▶ [WRITTEN TASK]:
Recast every line of text in the records below as a Markdown table with the columns Row and Line, numbering the rows and skipping blank lines. Leave the pictures out of the answer.

----- RECORDED INFORMATION -----

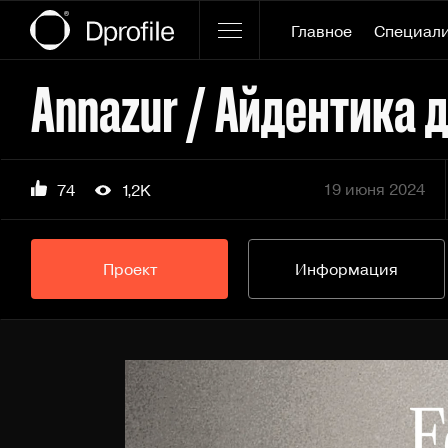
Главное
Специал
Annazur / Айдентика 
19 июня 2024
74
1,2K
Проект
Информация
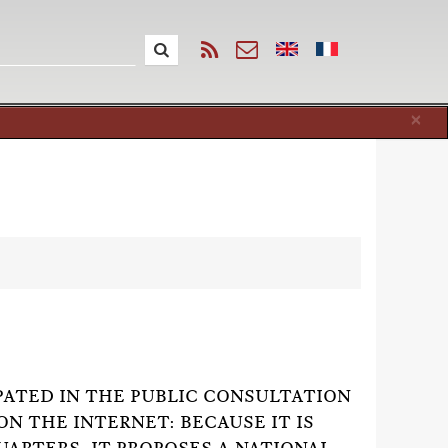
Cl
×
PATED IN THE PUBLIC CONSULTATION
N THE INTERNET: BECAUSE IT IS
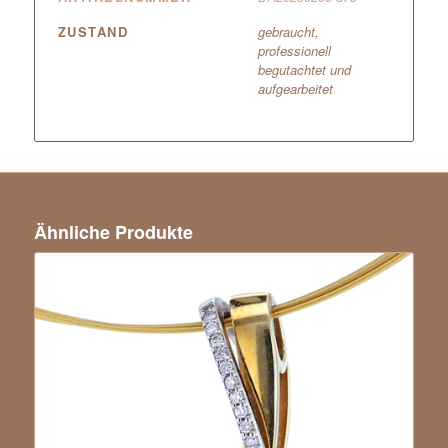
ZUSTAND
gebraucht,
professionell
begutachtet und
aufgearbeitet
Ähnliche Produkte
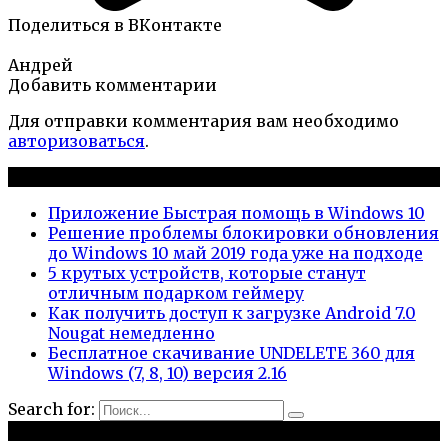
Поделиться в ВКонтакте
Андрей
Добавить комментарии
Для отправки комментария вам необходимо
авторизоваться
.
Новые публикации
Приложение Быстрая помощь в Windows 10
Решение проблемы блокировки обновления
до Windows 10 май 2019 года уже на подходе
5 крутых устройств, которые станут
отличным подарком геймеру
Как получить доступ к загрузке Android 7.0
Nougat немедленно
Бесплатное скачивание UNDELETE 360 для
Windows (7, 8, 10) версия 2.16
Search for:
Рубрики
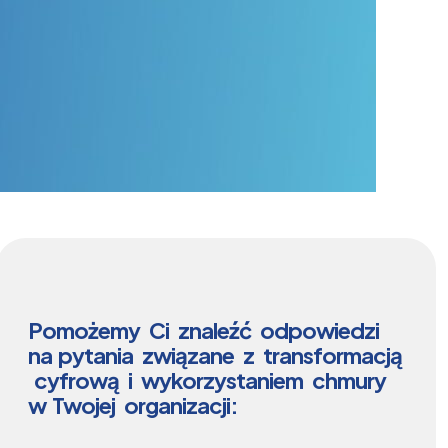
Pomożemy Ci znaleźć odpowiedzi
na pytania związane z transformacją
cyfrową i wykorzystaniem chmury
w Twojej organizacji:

-----

▶ [WRITTEN RESPONSE]:
| Row | Line |
|---|---|
| 1 | Главное |
| 2 | Специал |
| 3 | Annazur / Айдентика  |
| 4 | 19 июня 2024 |
| 5 | 74 |
| 6 | 1,2K |
| 7 | Проект |
| 8 | Информация |
| 9 | Cl |
| 10 | × |
| 11 | PATED IN THE PUBLIC CONSULTATION |
| 12 | N THE INTERNET: BECAUSE IT IS |
| 13 | ZUSTAND |
| 14 | gebraucht, |
| 15 | professionell |
| 16 | begutachtet und |
| 17 | aufgearbeitet |
| 18 | Ähnliche Produkte |
| 19 | Поделиться в ВКонтакте |
| 20 | Андрей |
| 21 | Добавить комментарии |
| 22 | Для отправки комментария вам необходимо |
| 23 | авторизоваться |
| 24 | . |
| 25 | Новые публикации |
| 26 | Приложение Быстрая помощь в Windows 10 |
| 27 | Решение проблемы блокировки обновления |
| 28 | до Windows 10 май 2019 года уже на подходе |
| 29 | 5 крутых устройств, которые станут |
| 30 | отличным подарком геймеру |
| 31 | Как получить доступ к загрузке Android 7.0 |
| 32 | Nougat немедленно |
| 33 | Бесплатное скачивание UNDELETE 360 для |
| 34 | Windows (7, 8, 10) версия 2.16 |
| 35 | Search for: |
| 36 | Рубрики |
| 37 | Pomożemy Ci znaleźć odpowiedzi |
| 38 | na pytania związane z transformacją |
| 39 | cyfrową i wykorzystaniem chmury |
| 40 | w Twojej organizacji: |